La “S” di sinistra e un fiore di loto

Benché mossi da analisi non coincidenti su cause e responsabilità del previsto disastro elettorale della sinistra, con una cara amica abbiamo condiviso in regime epistolare il rabbioso sconforto per quanto accaduto. Di seguito pensieri del day after.

Cara R…, non porto il lutto al braccio perché non credo nelle manifestazioni esteriori di dolore, in questo caso di rabbia. La nausea per quanto accade al nostro Paese è montata in me da tempo. Ora esplode con il rifiuto di vedere e ascoltare questi mascalzoni, mestieranti della politica che si pavoneggiano o mostrano pentimento con palese ipocrisia.

In queste ore mi preoccupa il futuro delle nuove generazioni. Penso ai miei nipoti, a tutti i bambini e i ragazzi che subiscono lo tsunami del qualunquismo, della destra, anche di quella estrema, camuffata o no. Temo che anticipi tempi ancora più bui. Mi è tornato in mente un episodio degli anni settanta quando guidavo la redazione di Paese Sera. Un compagno, dalle Botteghe Oscure, chiamò il giornale per metterci in guardia. C’era nell’aria un colpo di Stato e pericolo per i comunisti più esposti pubblicamente.

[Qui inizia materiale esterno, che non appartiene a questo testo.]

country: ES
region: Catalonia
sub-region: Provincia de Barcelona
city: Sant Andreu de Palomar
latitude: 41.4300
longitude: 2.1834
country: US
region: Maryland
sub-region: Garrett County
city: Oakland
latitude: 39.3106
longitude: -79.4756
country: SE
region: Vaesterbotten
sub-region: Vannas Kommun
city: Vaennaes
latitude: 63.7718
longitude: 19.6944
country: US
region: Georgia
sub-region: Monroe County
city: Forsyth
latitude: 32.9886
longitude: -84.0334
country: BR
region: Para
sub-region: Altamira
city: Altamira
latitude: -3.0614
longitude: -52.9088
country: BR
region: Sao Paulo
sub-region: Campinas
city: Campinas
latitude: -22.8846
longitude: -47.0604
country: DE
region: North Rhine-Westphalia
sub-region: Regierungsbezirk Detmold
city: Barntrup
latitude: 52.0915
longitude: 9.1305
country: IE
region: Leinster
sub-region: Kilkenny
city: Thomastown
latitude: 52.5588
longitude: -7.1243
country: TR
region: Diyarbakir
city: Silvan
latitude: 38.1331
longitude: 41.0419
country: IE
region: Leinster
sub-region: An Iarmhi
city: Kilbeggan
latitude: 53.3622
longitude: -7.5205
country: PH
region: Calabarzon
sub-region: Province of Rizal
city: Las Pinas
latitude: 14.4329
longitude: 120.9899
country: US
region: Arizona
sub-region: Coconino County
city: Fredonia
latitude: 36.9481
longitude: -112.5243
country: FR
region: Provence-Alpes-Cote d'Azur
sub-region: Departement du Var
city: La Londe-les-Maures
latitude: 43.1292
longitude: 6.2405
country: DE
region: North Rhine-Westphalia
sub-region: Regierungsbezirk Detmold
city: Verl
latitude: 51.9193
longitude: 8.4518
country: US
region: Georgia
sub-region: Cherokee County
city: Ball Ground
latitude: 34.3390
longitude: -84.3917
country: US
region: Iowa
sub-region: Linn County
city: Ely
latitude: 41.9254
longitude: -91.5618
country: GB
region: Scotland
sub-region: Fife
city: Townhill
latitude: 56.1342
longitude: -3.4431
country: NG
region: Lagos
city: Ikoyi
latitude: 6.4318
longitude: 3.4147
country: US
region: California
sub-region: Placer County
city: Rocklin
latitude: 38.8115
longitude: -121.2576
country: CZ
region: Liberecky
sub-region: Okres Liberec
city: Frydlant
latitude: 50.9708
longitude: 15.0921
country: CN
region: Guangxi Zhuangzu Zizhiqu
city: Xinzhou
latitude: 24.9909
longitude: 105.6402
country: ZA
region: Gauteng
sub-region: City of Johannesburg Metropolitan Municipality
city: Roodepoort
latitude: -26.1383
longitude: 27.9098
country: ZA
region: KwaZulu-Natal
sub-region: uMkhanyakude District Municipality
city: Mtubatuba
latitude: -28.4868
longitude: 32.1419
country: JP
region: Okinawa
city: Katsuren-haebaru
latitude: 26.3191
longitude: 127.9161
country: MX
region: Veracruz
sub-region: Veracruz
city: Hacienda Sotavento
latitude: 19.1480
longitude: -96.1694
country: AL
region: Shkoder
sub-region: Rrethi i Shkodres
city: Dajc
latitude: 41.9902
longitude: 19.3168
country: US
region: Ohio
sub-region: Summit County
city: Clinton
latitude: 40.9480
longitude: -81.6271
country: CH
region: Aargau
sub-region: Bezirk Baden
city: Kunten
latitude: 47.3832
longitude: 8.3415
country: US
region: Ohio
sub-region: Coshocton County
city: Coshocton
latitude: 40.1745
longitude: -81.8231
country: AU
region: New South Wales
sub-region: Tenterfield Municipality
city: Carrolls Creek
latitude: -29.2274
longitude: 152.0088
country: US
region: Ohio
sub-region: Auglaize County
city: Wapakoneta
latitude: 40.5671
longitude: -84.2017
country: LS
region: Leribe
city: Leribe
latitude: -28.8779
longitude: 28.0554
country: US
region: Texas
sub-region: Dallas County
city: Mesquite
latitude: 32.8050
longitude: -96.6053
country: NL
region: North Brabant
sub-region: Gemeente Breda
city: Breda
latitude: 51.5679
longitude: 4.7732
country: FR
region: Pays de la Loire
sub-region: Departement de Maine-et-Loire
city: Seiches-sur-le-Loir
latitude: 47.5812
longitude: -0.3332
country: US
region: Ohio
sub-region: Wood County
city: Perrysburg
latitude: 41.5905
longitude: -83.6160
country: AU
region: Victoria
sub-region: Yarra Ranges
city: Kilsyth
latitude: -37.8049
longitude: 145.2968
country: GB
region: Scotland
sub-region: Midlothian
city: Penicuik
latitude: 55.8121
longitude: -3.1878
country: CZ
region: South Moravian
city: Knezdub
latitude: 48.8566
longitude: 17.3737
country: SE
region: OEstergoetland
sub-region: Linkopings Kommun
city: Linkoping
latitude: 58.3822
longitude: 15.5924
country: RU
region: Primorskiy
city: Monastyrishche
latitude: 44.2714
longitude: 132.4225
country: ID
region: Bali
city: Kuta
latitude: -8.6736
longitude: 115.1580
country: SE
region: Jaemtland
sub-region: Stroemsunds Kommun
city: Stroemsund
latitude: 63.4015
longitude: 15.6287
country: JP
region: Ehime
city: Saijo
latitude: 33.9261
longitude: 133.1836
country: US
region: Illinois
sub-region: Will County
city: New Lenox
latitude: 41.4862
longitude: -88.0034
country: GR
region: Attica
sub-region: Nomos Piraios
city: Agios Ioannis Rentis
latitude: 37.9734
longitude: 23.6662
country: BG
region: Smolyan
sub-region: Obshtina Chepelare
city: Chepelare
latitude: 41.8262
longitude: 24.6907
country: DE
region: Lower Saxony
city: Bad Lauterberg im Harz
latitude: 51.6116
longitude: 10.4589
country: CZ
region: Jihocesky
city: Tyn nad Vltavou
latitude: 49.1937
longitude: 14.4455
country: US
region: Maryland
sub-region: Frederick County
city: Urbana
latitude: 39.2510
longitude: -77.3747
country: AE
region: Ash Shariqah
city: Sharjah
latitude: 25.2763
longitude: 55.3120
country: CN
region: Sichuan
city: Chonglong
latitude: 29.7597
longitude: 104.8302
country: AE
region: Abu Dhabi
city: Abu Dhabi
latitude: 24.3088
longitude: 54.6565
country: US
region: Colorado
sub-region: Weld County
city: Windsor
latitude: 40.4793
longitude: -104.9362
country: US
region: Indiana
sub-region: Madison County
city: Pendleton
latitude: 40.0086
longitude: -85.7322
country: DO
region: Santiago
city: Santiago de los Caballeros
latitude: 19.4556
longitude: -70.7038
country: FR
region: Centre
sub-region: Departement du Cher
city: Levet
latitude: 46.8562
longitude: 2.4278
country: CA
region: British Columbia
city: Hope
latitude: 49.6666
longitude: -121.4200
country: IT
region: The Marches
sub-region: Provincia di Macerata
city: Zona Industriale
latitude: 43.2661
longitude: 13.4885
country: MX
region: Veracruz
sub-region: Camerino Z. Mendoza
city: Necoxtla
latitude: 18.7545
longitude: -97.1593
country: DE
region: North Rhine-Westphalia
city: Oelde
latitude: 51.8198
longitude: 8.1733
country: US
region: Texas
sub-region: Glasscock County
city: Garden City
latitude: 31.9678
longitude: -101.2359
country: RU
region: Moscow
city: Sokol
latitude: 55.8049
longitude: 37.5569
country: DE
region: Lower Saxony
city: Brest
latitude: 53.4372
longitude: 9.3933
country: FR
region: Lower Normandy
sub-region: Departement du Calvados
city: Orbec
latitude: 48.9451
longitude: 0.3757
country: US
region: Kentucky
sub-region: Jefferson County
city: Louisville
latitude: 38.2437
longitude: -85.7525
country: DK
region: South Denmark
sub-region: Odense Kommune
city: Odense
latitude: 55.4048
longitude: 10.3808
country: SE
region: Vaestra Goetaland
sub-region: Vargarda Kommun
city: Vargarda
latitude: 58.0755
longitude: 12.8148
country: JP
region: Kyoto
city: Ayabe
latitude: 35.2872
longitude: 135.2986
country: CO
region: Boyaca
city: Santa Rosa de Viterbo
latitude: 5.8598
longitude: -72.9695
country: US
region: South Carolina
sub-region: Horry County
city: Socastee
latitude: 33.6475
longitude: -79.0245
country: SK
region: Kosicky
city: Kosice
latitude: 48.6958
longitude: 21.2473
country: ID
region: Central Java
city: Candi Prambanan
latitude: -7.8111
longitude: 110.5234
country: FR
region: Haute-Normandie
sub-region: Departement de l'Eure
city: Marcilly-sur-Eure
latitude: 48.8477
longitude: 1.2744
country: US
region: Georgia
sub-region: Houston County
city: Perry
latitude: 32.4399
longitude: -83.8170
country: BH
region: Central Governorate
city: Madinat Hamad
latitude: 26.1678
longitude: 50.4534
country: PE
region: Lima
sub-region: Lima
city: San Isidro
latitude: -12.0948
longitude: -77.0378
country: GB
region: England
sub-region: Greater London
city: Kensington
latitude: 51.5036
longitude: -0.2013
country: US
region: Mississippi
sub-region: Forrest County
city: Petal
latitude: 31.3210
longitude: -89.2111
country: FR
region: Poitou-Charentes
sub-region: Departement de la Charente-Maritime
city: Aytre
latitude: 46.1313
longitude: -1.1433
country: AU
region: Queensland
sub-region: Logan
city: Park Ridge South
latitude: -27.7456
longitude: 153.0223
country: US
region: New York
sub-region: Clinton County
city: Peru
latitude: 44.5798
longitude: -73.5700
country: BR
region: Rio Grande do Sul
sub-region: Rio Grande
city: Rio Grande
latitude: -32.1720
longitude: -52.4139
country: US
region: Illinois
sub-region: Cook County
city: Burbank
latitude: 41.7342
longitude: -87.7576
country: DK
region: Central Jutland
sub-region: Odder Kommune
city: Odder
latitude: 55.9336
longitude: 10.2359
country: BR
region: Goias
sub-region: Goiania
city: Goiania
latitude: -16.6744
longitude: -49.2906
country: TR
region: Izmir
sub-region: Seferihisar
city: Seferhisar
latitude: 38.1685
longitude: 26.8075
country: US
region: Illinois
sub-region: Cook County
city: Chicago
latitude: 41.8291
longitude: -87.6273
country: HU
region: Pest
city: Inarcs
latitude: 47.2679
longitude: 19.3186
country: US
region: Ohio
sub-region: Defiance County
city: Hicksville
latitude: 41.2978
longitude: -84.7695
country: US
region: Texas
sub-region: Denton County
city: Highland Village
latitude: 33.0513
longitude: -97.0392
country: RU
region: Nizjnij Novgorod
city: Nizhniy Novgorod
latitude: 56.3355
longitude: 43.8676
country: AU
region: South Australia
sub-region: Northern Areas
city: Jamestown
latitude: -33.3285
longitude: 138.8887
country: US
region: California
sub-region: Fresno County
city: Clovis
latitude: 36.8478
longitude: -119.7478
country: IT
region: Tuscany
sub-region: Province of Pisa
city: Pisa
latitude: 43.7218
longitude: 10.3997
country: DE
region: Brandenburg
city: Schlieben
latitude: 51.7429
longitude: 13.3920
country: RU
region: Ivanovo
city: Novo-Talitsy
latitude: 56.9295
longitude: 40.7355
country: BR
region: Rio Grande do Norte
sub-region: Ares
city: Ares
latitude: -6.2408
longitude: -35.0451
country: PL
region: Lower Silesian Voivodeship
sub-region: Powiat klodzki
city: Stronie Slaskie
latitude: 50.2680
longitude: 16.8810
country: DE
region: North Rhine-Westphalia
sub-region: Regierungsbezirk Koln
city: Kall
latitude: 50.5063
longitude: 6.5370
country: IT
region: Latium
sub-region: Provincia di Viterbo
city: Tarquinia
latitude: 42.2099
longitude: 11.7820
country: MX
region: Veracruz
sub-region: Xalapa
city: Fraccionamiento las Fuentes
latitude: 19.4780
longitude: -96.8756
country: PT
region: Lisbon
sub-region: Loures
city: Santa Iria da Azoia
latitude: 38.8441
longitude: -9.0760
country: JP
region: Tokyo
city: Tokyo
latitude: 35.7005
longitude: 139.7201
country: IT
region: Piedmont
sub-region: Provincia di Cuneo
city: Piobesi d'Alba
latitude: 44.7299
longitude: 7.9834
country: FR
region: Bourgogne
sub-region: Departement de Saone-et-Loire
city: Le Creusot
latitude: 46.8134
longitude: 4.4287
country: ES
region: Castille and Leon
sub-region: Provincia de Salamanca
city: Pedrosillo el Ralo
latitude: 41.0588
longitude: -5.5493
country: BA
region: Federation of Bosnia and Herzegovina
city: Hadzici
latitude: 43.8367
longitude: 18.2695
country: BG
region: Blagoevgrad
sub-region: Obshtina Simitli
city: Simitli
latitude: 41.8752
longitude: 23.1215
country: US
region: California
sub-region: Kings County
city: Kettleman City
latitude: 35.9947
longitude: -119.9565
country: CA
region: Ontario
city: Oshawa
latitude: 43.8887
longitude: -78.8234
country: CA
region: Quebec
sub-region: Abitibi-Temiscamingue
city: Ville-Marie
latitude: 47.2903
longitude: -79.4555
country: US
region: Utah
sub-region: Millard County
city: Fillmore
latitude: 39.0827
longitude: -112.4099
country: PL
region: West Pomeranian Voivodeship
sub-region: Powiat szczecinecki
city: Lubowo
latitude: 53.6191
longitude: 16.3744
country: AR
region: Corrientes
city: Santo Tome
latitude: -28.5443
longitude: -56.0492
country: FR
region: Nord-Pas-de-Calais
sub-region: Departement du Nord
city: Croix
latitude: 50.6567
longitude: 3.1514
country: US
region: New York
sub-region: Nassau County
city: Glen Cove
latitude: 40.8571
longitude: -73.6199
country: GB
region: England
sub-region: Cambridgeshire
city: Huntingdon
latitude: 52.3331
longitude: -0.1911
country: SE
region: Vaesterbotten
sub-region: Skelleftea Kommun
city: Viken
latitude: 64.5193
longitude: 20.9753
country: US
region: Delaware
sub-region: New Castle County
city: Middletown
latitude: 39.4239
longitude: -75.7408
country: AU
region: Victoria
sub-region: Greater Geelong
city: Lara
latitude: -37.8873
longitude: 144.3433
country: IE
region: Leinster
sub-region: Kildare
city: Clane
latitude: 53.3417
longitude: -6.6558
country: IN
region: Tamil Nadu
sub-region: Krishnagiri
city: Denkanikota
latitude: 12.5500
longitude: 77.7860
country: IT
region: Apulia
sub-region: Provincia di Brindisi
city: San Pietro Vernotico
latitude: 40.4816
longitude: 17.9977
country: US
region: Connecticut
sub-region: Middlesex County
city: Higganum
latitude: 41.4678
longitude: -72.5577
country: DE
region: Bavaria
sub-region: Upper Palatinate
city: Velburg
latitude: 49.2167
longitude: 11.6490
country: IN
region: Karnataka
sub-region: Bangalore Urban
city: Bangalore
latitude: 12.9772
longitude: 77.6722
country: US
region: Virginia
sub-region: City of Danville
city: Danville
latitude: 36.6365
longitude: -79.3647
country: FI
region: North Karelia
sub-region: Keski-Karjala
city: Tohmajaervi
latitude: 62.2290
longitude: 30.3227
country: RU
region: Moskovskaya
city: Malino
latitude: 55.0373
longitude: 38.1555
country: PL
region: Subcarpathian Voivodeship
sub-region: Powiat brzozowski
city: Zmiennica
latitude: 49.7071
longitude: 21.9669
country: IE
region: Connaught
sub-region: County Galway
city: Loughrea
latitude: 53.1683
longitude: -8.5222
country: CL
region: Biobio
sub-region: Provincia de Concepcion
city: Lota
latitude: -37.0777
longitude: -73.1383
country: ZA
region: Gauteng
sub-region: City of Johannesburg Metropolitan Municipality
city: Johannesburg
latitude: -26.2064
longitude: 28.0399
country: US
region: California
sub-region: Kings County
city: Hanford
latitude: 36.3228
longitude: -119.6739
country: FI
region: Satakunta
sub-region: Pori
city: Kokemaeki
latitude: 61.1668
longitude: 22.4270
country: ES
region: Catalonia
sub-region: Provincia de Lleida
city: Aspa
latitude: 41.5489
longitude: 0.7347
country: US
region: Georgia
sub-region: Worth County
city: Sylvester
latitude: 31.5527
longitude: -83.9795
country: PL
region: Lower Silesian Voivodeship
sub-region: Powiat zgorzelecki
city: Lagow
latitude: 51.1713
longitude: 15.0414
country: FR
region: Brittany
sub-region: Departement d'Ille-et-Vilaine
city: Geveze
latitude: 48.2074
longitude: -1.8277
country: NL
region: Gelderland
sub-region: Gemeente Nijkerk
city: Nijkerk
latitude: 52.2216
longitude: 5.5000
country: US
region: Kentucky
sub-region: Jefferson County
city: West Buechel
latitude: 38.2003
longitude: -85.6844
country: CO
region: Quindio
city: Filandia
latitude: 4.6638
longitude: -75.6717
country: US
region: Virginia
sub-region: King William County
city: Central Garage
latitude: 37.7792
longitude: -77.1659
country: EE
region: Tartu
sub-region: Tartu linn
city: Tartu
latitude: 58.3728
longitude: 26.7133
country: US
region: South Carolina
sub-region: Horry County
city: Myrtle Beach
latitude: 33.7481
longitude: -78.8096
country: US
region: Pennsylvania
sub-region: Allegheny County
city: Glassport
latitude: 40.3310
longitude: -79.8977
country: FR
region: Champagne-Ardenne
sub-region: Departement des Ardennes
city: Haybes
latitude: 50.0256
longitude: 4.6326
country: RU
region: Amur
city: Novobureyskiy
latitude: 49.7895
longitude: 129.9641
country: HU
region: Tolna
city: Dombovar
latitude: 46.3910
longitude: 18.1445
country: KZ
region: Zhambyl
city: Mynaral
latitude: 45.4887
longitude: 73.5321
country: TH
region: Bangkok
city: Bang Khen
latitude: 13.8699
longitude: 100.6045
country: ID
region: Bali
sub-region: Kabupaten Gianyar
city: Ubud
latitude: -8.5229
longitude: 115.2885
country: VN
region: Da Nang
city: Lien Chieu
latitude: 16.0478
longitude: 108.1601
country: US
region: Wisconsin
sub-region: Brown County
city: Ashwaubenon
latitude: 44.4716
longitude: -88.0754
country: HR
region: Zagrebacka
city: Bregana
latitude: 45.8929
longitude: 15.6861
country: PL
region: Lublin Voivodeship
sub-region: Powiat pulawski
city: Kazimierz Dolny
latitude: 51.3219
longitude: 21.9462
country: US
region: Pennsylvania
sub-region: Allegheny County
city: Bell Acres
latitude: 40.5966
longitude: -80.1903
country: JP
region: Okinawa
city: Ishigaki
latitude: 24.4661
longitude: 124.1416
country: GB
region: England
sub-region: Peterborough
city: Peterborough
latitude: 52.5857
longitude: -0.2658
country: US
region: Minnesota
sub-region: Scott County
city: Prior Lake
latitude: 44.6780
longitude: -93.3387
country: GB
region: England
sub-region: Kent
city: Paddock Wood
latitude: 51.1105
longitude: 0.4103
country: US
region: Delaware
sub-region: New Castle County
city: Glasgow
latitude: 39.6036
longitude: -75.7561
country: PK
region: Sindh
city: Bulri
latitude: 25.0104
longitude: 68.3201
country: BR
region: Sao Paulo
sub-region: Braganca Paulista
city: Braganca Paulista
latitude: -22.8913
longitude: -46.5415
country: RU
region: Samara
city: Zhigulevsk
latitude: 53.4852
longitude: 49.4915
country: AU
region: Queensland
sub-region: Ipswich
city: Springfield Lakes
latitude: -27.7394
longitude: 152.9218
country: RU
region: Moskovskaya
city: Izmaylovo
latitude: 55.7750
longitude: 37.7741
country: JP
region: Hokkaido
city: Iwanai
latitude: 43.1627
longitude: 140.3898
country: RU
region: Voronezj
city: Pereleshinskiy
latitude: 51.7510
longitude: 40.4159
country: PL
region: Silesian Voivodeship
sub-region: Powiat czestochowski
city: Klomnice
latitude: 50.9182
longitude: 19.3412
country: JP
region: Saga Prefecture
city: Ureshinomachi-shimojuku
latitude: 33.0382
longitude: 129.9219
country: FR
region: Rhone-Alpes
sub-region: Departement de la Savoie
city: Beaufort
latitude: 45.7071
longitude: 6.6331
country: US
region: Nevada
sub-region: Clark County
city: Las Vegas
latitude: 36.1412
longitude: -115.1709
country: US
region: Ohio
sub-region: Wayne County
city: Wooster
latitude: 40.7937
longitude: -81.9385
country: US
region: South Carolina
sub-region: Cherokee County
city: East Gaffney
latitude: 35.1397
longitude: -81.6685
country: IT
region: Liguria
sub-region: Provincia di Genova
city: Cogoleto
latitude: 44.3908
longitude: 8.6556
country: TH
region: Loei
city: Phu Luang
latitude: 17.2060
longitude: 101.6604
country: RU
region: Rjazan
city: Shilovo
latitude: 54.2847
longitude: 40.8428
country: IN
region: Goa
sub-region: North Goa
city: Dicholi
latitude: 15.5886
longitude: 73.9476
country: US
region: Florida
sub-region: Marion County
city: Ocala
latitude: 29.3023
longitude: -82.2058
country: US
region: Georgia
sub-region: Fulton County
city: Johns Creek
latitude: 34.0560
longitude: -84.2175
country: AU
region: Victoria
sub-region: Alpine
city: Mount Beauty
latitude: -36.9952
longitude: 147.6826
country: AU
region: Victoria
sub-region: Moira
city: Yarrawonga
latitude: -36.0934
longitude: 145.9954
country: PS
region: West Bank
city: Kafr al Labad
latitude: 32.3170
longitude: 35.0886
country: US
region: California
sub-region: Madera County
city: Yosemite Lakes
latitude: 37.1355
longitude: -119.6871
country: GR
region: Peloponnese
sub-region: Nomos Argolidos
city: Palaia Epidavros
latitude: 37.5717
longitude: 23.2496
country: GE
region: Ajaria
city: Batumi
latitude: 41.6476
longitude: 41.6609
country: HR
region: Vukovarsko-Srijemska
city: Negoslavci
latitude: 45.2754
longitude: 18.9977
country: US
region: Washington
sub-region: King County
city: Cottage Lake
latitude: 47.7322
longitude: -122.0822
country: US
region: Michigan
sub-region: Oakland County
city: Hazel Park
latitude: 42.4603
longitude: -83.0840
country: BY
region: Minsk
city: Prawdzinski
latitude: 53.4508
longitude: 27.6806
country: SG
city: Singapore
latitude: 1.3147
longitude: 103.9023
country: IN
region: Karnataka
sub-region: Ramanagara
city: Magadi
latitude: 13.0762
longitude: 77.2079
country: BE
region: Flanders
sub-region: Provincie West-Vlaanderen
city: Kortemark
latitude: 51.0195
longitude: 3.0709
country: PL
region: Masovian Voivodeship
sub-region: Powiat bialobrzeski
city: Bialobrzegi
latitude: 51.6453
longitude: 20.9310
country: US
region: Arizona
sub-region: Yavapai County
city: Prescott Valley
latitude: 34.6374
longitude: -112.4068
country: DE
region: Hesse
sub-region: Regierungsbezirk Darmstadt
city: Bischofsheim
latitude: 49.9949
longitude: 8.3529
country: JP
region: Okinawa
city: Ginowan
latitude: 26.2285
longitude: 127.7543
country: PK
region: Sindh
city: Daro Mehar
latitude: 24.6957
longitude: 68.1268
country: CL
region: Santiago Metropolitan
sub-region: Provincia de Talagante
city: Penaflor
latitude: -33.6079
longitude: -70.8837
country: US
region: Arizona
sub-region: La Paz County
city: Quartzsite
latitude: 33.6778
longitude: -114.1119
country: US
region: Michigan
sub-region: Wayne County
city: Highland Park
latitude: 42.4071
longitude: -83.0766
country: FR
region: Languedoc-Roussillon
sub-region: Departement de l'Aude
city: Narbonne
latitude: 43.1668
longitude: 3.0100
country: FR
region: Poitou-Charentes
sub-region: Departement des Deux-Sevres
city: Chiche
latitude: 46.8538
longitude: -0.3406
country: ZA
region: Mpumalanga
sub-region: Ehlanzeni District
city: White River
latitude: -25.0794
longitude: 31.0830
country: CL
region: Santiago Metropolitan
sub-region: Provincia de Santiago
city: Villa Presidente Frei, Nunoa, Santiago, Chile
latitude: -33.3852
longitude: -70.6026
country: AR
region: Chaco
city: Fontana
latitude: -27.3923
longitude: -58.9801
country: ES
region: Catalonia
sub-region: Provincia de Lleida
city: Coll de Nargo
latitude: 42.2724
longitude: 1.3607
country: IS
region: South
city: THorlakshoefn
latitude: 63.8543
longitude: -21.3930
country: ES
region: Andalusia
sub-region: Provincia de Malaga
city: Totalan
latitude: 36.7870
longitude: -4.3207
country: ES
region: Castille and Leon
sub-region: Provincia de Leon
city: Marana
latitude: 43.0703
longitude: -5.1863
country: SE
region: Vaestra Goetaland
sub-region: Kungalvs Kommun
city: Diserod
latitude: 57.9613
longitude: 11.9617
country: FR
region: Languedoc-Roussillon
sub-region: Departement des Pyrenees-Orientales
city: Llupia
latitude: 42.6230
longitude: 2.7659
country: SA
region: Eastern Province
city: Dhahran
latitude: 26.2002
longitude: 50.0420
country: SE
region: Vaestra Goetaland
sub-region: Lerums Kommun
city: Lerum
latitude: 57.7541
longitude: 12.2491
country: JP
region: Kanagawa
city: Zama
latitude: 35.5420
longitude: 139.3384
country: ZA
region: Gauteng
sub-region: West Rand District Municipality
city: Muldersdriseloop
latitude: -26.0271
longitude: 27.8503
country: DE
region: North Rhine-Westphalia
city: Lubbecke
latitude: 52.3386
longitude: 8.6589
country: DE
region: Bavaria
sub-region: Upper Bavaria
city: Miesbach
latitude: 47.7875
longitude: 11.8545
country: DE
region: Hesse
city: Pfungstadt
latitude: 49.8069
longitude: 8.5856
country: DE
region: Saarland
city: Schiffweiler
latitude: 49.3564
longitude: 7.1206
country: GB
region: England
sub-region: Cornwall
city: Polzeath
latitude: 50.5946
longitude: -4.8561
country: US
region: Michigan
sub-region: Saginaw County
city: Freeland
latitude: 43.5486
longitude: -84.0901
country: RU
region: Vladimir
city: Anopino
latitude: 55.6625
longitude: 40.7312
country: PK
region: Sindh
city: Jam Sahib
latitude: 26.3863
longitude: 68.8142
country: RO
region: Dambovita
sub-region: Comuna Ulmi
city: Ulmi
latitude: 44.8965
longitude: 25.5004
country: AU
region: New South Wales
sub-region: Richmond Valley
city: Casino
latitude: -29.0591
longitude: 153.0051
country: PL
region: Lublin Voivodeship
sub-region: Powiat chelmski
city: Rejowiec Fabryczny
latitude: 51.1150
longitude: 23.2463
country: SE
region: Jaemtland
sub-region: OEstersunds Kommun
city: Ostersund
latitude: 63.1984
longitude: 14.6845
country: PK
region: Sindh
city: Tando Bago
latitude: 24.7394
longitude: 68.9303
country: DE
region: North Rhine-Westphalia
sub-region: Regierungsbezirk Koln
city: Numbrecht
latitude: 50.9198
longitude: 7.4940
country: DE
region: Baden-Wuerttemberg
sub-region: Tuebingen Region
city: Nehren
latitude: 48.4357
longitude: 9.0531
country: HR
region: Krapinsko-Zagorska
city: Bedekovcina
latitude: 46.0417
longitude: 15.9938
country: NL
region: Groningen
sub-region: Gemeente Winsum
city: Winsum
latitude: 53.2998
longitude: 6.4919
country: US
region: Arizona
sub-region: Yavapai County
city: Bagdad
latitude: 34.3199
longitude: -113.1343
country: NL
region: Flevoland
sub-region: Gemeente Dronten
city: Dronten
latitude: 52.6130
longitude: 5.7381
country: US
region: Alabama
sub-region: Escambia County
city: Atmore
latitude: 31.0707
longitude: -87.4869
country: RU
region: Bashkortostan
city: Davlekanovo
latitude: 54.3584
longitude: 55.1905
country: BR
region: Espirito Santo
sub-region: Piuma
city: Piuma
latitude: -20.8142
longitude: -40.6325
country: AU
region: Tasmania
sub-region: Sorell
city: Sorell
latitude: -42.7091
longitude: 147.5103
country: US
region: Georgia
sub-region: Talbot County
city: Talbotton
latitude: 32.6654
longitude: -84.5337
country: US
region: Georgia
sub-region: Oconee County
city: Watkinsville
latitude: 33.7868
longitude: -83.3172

Staremo a vedere, ma da possibili, perverse alleanze (5Stelle-Lega-Fratelli d’Italia, quindi Casa Pound e Forza Nuova) possiamo aspettarci di tutto, a cominciare dalla repressione della libertà di pensiero e di stampa (vedi Erdogan). Ti dice niente la festosa accoglienza del risultato elettorale, apertamente manifestata da Putin? Cosa di diverso ci si può aspettare dal truce Trump?  Cosa dalla destra dei Paesi UE a guida neofascista che abbiamo accolto nella comunità con improvvida superficialità? Assisteremo all’occupazione di banche, enti, media? Immagina: la “scurrile” Taverna alla presidenza della Rai, Di Stefano, vice leader di Casa Pound, direttore del Tg3, La Russa ministro delle pari opportunità e soprattutto Di Maio premier, sindaci e presidenti di comuni e regioni come il razzista Fontana, eletto in Lombardia. Torneremo all’autarchia di regime, al divieto di pronunciare parole di lingue universali come l’inglese, alle fedi donate alla patria per sostenere l’economia nazionale? Salvini si affaccerà al balcone si palazzo Venezia per dichiarare guerra a uomini e donne di colore, ordineremo alle motovedette di affondare gommoni e barcacce con immigrati a cannonate, ri-colonizzeremo Eritrea e Somalia, le nostre nazionali di calcio, basket e sport vari saluteranno con il braccio levato?

Sì, sono forse ipotesi catastrofiste, ma nel pieno della catastrofe ci ha catapultato l’ultimo passo, oltre il limite estremo del viale del tramonto, imboccato dalla sinistra con lucido cinismo.

Il disastro del 5 Marzo ha prodromi lontani. Per non andare oltre, alla deformazione dell’impianto ideologico precedente la svolta Berlinguer-Aldo Moro, delle convergenze parallele, delle formule ibride, sfociate nella larga intesa comunismo-resti del socialismo-scorie riciclate della defunta Dc. L’imbastardimento ha partorito progressive distanze dal rapporto quotidiano con la gente, dalla solidarietà operante con il mondo del lavoro, dalla politica come luogo d’eccellenza dell’idea di servizio per la comunità. Una quercia ha estromesso il simbolo di falce e martello, l’Ulivo ha sradicato la quercia e lo ha soppiantato, nel logo del Pd sono residuate due foglioline di ulivo. Il 5 marzo è andato oltre e per il prossimo simbolo dei resti a brandelli dei democratici si suggerisce una foto o il disegno di un fiore di loto che wikipedia definisce così: “…secondo la tradizione asiatica, esprime significati profondi ed allo stesso tempo potentissimi, come la crescita spirituale, la resurrezione, la consapevolezza della propria natura e della propria forza e la capacità di non farsi contaminare dalle ‘lordure’ di questo mondo”.